トップインタビュー テンコーポレーション・代表取締役社長 岩下善夫氏に聞く

1993.05.03 27号 2面

‐‐外食産業が不況の煽りを受けている中で「てんや」が順調な伸びを示していますが、人気の秘密はどの辺にあるのでしょうか。

岩下 特別にブームになっているとか注目を浴びているとは思っていません。私が外食産業に身を置くきっかけになったのは、マクドナルドの本部に六年ほど、勤務していたことです。これから新しい外食産業にもう一度、取り組むには、まず、景気に左右されないこと。それと外食産業は、いろいろな切り口で展開できることです。また、コンセプトがしっかりしていれば、何十年でも繁盛しつづけさせて頂けるベーシックな息の長い業態にしたいと思っております。

‐‐数多くの業態の中から天ぷらに絞ったのはどうしてですか。

岩下 海外からいろいろな食材が輸入されていますが、日本は周りを海に囲まれていて、昔から微妙な発酵技術を用いた調味料を使用し、米と魚を主食に生活してきたことが日本の食文化であり伝統です。食というのは保守的ですからね。つまり和食回帰ということです。それと和食チェーンにもいた経験を生かしたいですからね。和食というとすぐ思い浮かべるのは寿司ですが、扱う物が「生」だけに衛生面での問題が恐いです。また、技術的にも難しい部分があります。いろいろ調べていくと“天ぷら”がありました。天ぷらは、どんな所でもメニューにありますね。しかし、今まで添え物的に扱かわれてきました。いろいろなネックがありますが、ひとつひとつ解決していけば大きなチェーン展開ができると思いました。
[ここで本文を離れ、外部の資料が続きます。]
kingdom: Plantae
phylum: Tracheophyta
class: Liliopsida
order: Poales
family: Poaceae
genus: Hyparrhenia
‐‐現在のテンコーポレーションの資本金と出資率はどのようになっていますか。

岩下 資本金は一億円で、丸紅七〇%、日清製油二五%、私が五%の出資で平成元年に第一号店を八重洲の地下街に出店しました。現在は二四店舗、すべて直営店です。

‐‐直営店の売上げはどのくらいですか。

岩下 三月期決算で二二億強です。一店舗当たりの月商は、平均で一一〇〇万円から一一五〇万円です。また一日の回転率は、一〇を超える店もあります。

‐‐今後の出店計画については。

岩下 今後も首都圏を中心に毎月二店舗づつ出店していく予定です。ですから来年の3月には合計で四四店舗になります。また、五期、六期目で八〇店舗をすべて直営として展開していきます。首都圏を中心にして八〇店舗達成し年間総売上げを一〇〇億円にしたいと考えています。

‐‐客層についてはいかがですか。

岩下 ビジネスマン、OL、学生、主婦層、ファミリー客といった若年から中高年まで幅広い客層です。

‐‐直営店だけでなくFC展開はいかがですか。

岩下 現在のところは直営店が先決で、その後、FC展開を考えたいと思います。

‐‐店舗規模についてはどうですか。

岩下 これからはコンパクトな店舗づくりにしていきたいですね。ファーストフードでたとえるなら、マクドナルドではなく、モスバーガーぐらいの規模です。いままでに七八席の大型店舗から一番小さい店舗で二〇席、平均するとだいたい三五席です。それから考えますと、二五坪から三〇坪といったところですね。条件の良い立地に展開したい。そうすれば、お客様にも喜んでいただけるサービスができます。

‐‐急速な店舗展開で人材の問題についてはいかがですか。

岩下 現在は、正社員が六五名います。パート・アルバイトに関しても一店舗当たり三五名が登録していますから全店舗では八〇〇名近くの人が登録していることになりますね。また、毎月四~五名を採用していますし、他店からの中途入社希望者もあります。半年間という短期間で店長になった人もいて、それが魅力のひとつにもなってますね。

‐‐メニュー構成に関しては。

岩下 やはり天丼(みそ汁付き、四九〇円)が五〇%強占めています。続いて昨年の秋に新しくメニューに加えた“とくどん”が二三%位です。また、天ぷらを扱う一番のネックは、なんといっても温度管理が大事ですから、私どもは、チェーン店のどの店で食べていただいても同じ味を楽しんでいただいてます。それには、コンピューターで油の温度をコントロールするオリジナルのフライヤーを開発し、コンピューター制御(油の温度一八〇度)で、調理マニュアルに従えば、初めての人でも一週間で、熟練したてんぷら職人と比べても遜色のないものが作れます。

‐‐将来についてはどうお考えですか。

岩下 海外出店やのれん分けなどを考えております。